### WHAT IS EXPECTED
Please return the listing exactly as written, but without its pictures.
◇ ◇ ◇
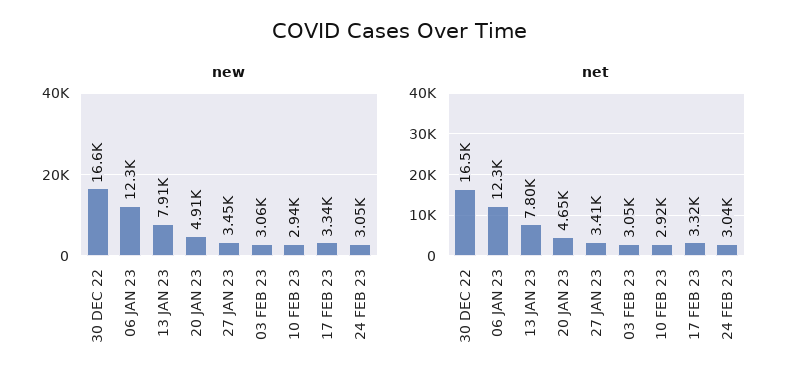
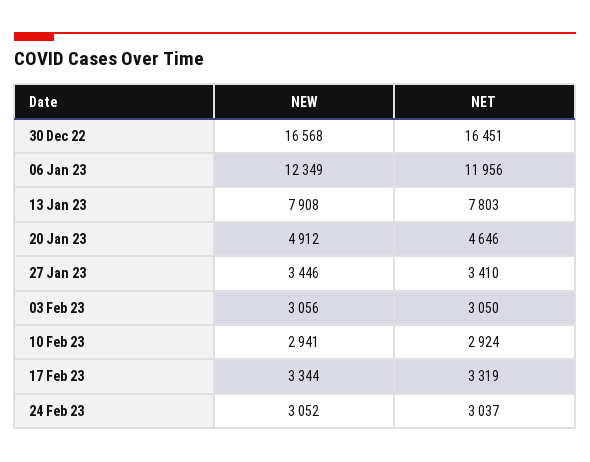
  {
    "new": {
      "30 DEC 22": 16568,
      "06 JAN 23": 12349,
      "13 JAN 23": 7908,
      "20 JAN 23": 4912,
      "27 JAN 23": 3446,
      "03 FEB 23": 3056,
      "10 FEB 23": 2941,
      "17 FEB 23": 3344,
      "24 FEB 23": 3052
    },
    "net": {
      "30 DEC 22": 16451,
-     "06 JAN 23": 12300,
+     "06 JAN 23": 11956,
      "13 JAN 23": 7803,
      "20 JAN 23": 4646,
      "27 JAN 23": 3410,
      "03 FEB 23": 3050,
      "10 FEB 23": 2924,
      "17 FEB 23": 3319,
      "24 FEB 23": 3037
    }
  }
◇ ◇ ◇
### RESPONSE TO THIS TASK
  {
    "new": {
      "30 DEC 22": 16568,
      "06 JAN 23": 12349,
      "13 JAN 23": 7908,
      "20 JAN 23": 4912,
      "27 JAN 23": 3446,
      "03 FEB 23": 3056,
      "10 FEB 23": 2941,
      "17 FEB 23": 3344,
      "24 FEB 23": 3052
    },
    "net": {
      "30 DEC 22": 16451,
-     "06 JAN 23": 12300,
+     "06 JAN 23": 11956,
      "13 JAN 23": 7803,
      "20 JAN 23": 4646,
      "27 JAN 23": 3410,
      "03 FEB 23": 3050,
      "10 FEB 23": 2924,
      "17 FEB 23": 3319,
      "24 FEB 23": 3037
    }
  }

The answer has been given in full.